[[ DATA SECTION, beginning ]]
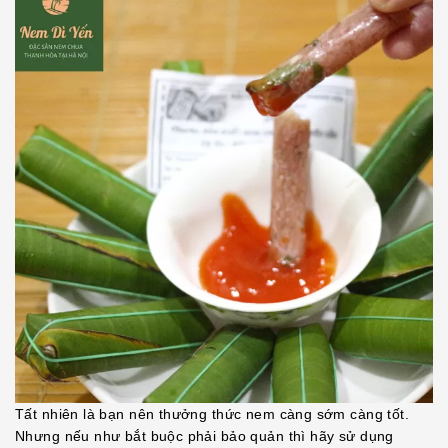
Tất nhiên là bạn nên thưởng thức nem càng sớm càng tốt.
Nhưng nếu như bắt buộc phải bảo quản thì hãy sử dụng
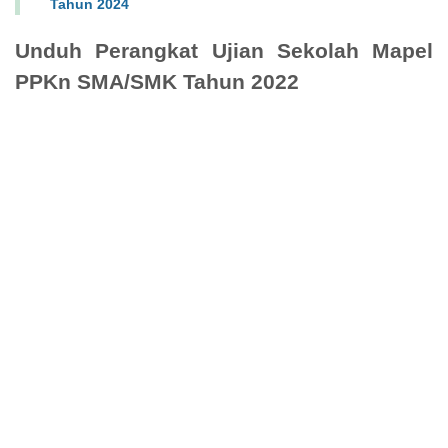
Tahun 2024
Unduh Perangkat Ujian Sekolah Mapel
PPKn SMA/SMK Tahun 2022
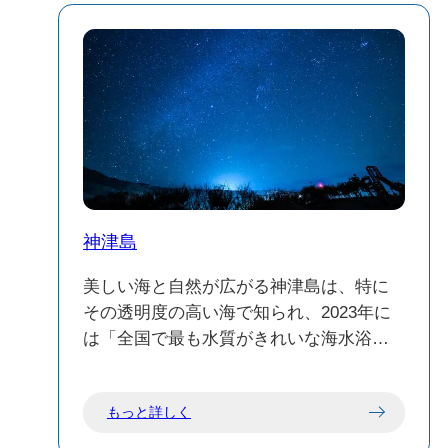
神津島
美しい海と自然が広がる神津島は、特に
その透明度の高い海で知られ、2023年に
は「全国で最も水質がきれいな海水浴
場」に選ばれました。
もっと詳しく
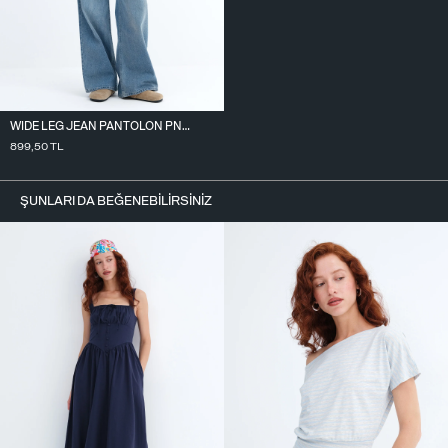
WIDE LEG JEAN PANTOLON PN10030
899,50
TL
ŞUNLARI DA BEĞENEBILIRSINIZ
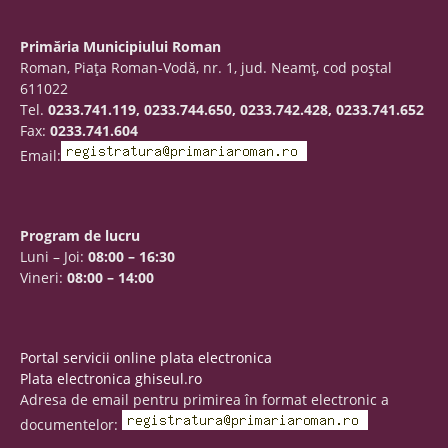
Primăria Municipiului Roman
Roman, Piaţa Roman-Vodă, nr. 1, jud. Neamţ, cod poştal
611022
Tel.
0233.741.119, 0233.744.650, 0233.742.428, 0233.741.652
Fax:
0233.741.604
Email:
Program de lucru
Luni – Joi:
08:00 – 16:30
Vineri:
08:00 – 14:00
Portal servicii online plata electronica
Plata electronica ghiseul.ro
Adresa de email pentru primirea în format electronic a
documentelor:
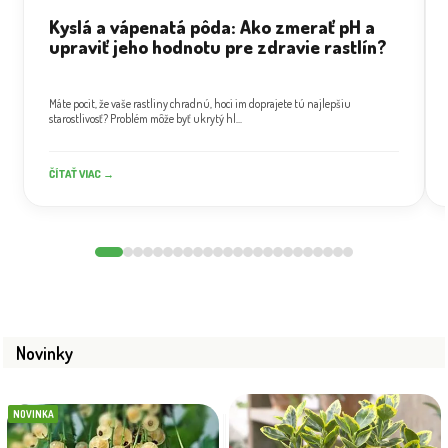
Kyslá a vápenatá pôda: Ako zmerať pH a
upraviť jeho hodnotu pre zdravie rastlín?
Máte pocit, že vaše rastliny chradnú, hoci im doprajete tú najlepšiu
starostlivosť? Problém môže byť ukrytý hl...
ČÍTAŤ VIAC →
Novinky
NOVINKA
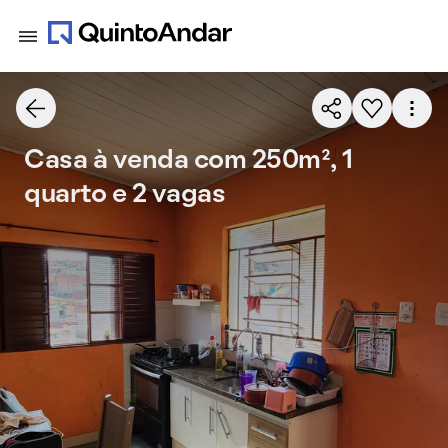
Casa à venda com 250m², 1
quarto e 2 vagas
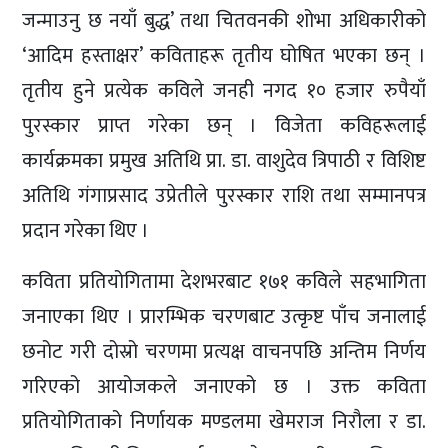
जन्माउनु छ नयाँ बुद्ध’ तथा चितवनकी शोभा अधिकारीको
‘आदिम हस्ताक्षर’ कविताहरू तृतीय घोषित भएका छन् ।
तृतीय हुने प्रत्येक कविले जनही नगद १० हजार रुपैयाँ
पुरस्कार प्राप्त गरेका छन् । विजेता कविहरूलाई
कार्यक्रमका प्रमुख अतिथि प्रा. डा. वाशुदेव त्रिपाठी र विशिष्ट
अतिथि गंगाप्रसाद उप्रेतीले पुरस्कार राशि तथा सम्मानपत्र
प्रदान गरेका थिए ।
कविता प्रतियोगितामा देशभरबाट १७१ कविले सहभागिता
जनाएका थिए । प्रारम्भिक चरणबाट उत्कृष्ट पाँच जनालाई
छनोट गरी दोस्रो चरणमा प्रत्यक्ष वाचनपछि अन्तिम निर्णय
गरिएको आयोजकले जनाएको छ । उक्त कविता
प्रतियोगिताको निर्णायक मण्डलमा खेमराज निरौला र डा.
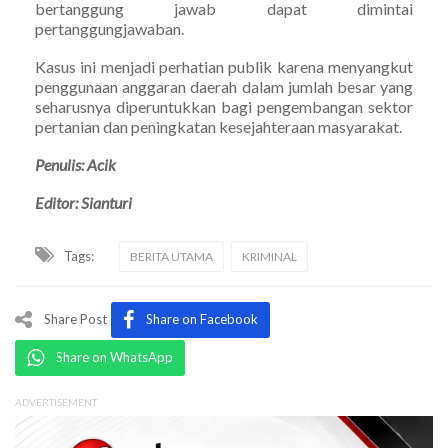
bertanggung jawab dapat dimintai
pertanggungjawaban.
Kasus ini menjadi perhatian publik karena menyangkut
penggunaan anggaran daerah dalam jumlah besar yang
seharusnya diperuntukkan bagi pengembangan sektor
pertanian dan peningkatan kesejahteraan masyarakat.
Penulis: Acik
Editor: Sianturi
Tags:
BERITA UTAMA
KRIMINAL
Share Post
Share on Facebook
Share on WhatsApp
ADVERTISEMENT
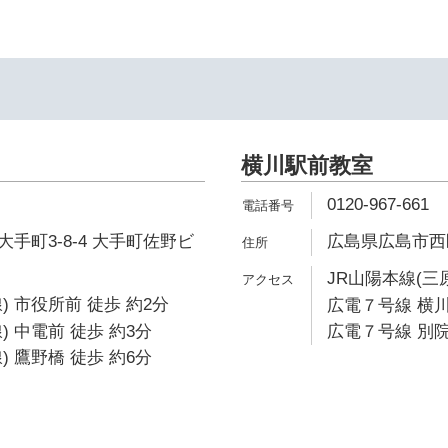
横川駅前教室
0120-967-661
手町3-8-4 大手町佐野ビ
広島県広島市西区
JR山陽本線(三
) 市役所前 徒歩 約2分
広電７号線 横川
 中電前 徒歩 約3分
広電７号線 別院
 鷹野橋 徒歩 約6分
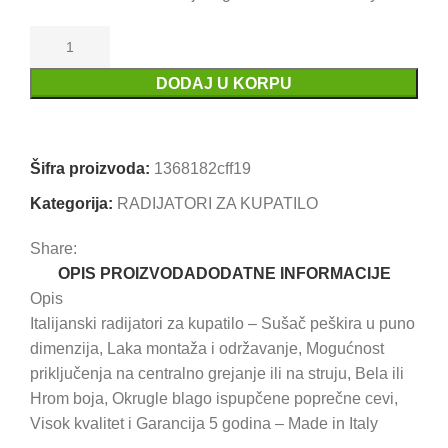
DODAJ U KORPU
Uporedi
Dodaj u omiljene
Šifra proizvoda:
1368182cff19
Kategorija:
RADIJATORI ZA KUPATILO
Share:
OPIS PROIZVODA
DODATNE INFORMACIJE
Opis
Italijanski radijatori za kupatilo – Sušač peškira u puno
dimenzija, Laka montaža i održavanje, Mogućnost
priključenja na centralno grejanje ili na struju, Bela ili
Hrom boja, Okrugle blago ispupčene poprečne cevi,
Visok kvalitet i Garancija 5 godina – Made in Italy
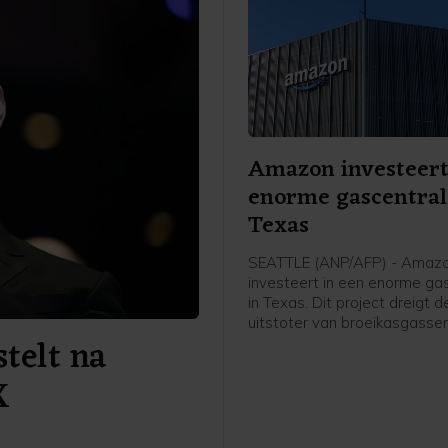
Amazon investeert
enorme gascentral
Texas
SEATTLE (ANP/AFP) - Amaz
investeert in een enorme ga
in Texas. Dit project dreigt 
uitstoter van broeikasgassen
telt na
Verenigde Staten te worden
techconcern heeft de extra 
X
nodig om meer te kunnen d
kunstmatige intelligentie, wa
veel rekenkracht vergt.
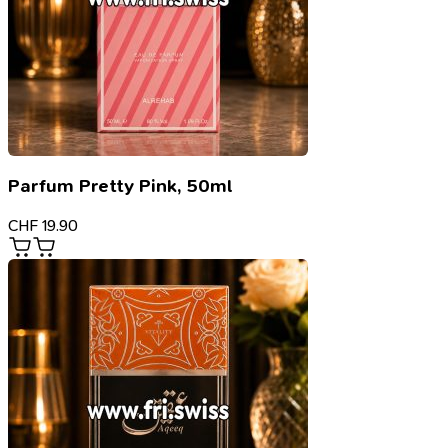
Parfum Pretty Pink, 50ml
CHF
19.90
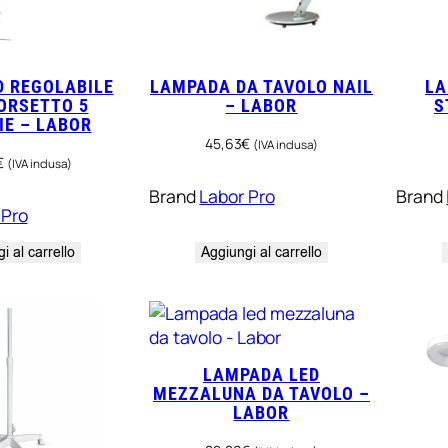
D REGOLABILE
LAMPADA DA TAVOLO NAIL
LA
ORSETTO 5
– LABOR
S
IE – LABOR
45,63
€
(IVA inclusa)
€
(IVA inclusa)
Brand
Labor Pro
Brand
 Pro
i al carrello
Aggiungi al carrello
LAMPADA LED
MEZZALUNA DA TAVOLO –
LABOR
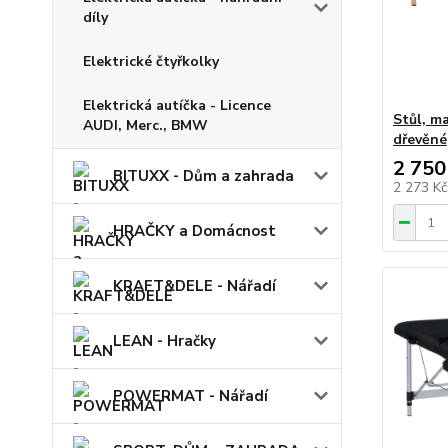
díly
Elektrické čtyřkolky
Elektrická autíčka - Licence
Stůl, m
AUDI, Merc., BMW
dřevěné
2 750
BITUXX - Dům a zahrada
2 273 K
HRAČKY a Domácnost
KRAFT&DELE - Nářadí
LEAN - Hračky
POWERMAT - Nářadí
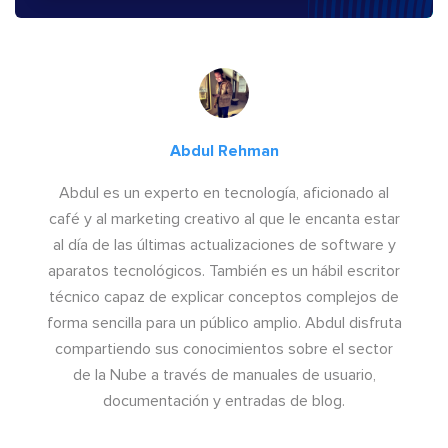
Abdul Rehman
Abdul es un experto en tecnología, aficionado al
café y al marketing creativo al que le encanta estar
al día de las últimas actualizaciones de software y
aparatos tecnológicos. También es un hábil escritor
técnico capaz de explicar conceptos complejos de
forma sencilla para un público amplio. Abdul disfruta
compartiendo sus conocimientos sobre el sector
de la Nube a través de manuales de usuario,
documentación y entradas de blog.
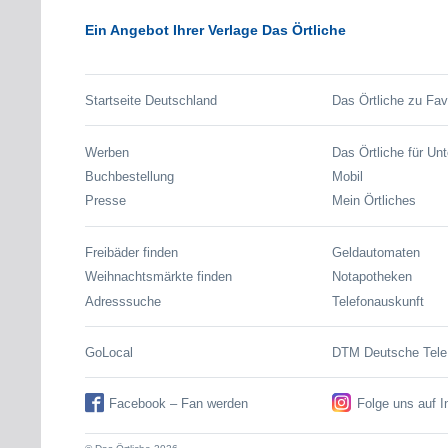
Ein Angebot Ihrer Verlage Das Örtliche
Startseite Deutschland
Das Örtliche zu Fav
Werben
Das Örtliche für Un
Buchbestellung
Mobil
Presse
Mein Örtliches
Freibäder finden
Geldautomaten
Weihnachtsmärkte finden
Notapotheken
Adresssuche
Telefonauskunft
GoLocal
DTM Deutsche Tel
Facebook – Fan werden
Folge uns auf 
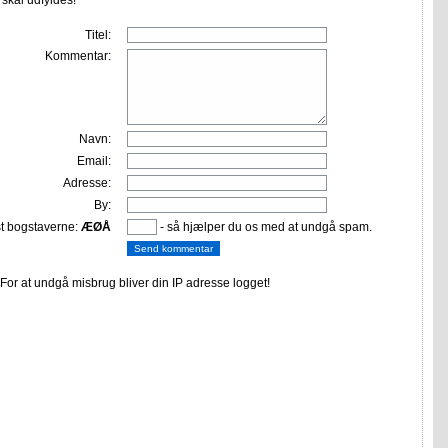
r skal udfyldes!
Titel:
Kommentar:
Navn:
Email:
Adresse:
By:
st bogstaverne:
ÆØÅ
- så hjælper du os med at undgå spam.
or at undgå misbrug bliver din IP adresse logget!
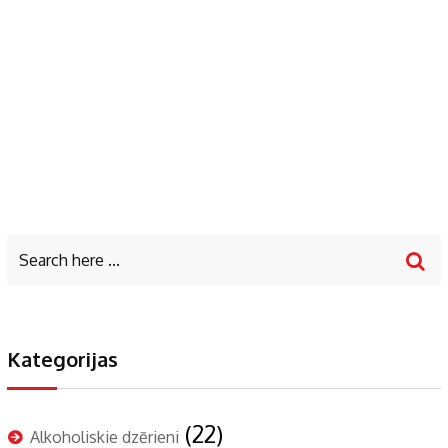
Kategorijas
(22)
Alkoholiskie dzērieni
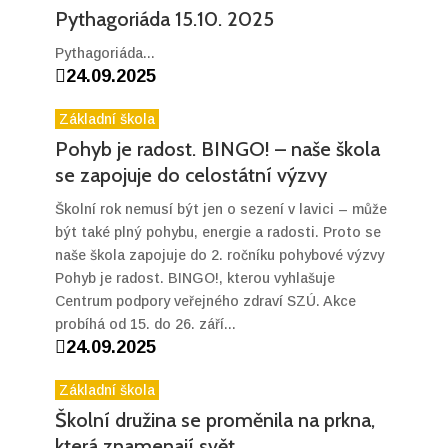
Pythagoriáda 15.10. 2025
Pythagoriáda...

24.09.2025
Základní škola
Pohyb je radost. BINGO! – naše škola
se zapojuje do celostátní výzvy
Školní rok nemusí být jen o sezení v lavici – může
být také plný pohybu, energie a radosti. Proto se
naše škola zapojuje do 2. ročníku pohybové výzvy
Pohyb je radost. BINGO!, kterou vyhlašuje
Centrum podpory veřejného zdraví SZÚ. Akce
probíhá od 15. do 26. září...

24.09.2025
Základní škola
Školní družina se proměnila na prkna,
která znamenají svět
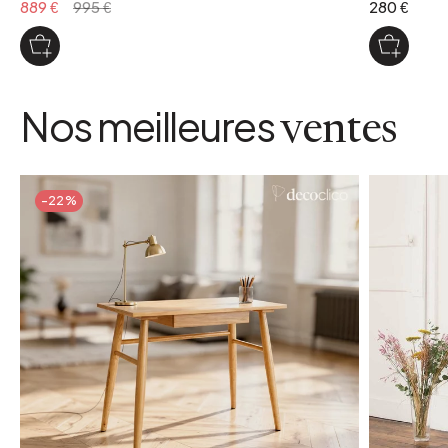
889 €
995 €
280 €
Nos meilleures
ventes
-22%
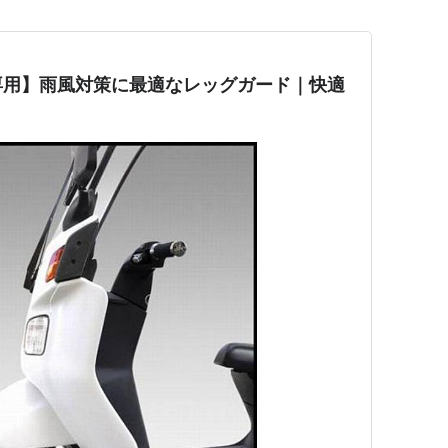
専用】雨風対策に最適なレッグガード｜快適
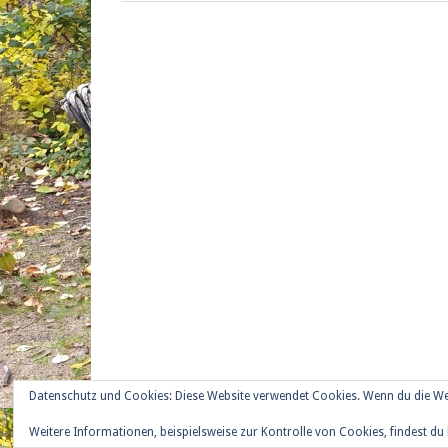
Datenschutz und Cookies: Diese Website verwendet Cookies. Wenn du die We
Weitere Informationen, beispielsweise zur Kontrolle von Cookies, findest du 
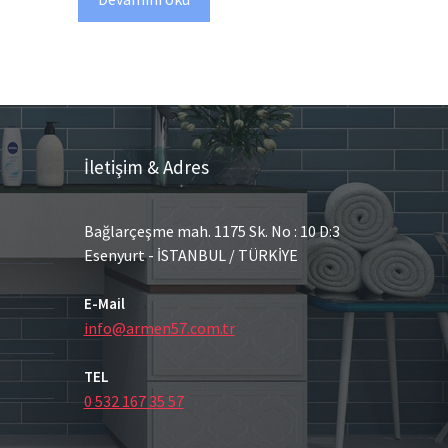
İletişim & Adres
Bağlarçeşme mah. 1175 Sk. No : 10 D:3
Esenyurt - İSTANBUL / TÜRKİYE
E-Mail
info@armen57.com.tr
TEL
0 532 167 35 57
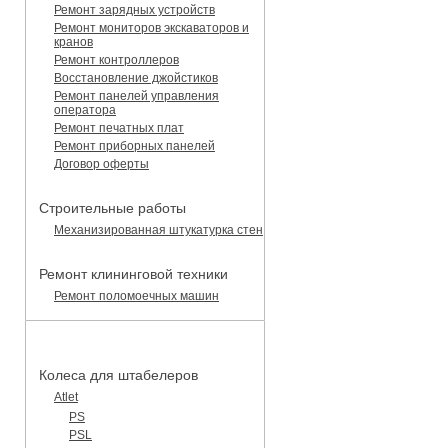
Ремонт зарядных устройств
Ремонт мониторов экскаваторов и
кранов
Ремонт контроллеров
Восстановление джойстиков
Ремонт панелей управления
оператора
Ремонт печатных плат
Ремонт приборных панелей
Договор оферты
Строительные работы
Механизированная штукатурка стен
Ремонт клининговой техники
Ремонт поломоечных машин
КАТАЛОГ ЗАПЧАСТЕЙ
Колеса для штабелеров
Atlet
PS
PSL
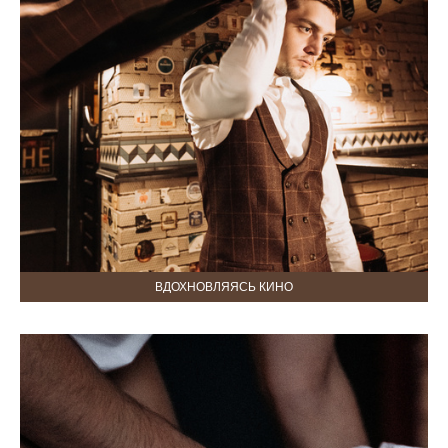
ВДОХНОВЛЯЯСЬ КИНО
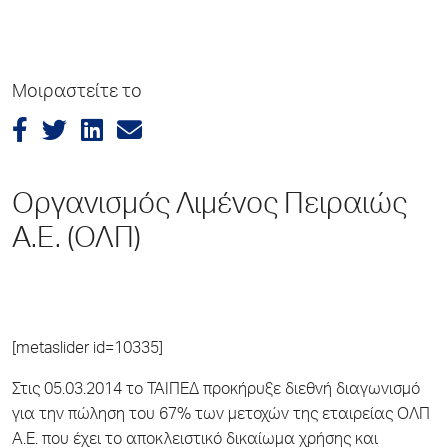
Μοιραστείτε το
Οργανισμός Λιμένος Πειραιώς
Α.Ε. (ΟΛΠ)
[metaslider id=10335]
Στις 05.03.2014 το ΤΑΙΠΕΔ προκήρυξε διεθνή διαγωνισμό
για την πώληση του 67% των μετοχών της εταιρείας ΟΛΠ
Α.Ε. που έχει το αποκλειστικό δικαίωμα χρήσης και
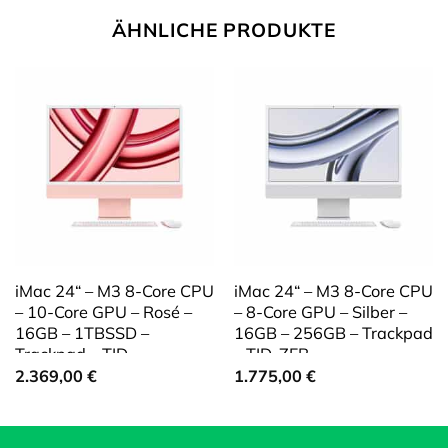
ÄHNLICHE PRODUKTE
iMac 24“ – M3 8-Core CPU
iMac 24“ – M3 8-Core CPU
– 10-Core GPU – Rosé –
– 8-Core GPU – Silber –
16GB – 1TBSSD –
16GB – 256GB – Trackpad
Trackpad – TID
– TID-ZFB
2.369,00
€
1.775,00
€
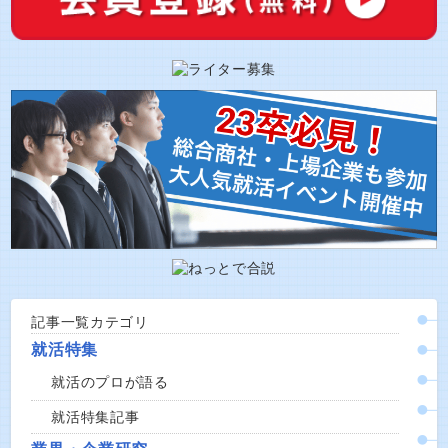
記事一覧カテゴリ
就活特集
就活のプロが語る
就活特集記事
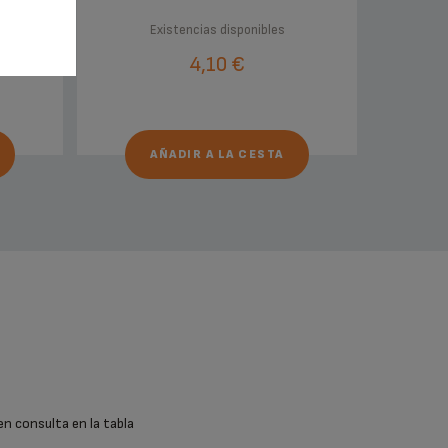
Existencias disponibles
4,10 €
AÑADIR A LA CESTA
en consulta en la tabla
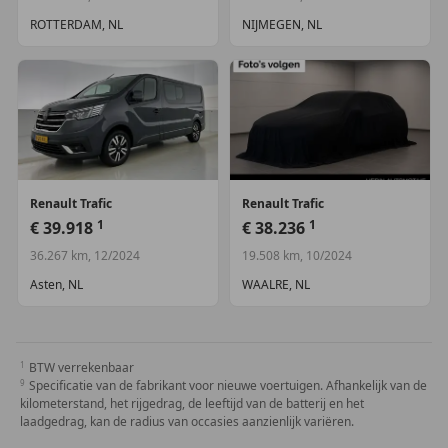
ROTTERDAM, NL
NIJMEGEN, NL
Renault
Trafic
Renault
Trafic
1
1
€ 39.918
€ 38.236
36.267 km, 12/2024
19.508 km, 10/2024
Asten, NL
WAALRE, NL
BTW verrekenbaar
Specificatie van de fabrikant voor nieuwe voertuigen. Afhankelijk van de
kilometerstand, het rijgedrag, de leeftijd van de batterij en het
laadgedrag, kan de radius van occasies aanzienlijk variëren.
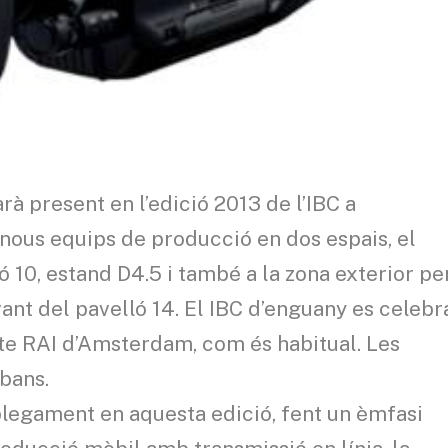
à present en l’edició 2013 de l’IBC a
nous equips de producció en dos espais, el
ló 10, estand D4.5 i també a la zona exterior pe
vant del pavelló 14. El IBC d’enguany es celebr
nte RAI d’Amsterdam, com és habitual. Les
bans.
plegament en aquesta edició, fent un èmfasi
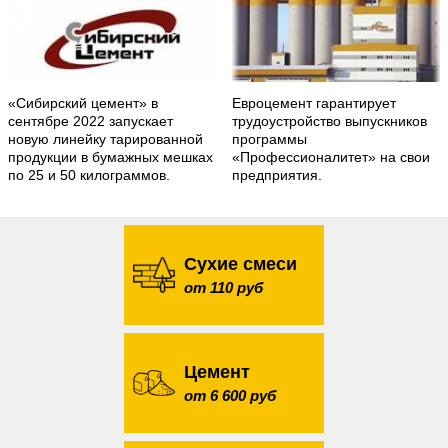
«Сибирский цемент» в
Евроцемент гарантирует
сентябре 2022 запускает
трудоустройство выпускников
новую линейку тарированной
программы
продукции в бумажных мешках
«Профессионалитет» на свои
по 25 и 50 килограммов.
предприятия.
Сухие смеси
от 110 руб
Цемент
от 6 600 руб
[[ DATA SECTION, end ]]
YOUR INSTRUCTIONS » In the records above, reproduce word for word the lines that start with the line containing "ROTTERDAM, NL" and run through the line containing "laadgedrag, kan de", including both.

EXERCISE OUTPUT »
ROTTERDAM, NL
NIJMEGEN, NL
Renault
Trafic
Renault
Trafic
1
1
€ 39.918
€ 38.236
36.267 km, 12/2024
19.508 km, 10/2024
Asten, NL
WAALRE, NL
BTW verrekenbaar
Specificatie van de fabrikant voor nieuwe voertuigen. Afhankelijk van de
kilometerstand, het rijgedrag, de leeftijd van de batterij en het
laadgedrag, kan de radius van occasies aanzienlijk variëren.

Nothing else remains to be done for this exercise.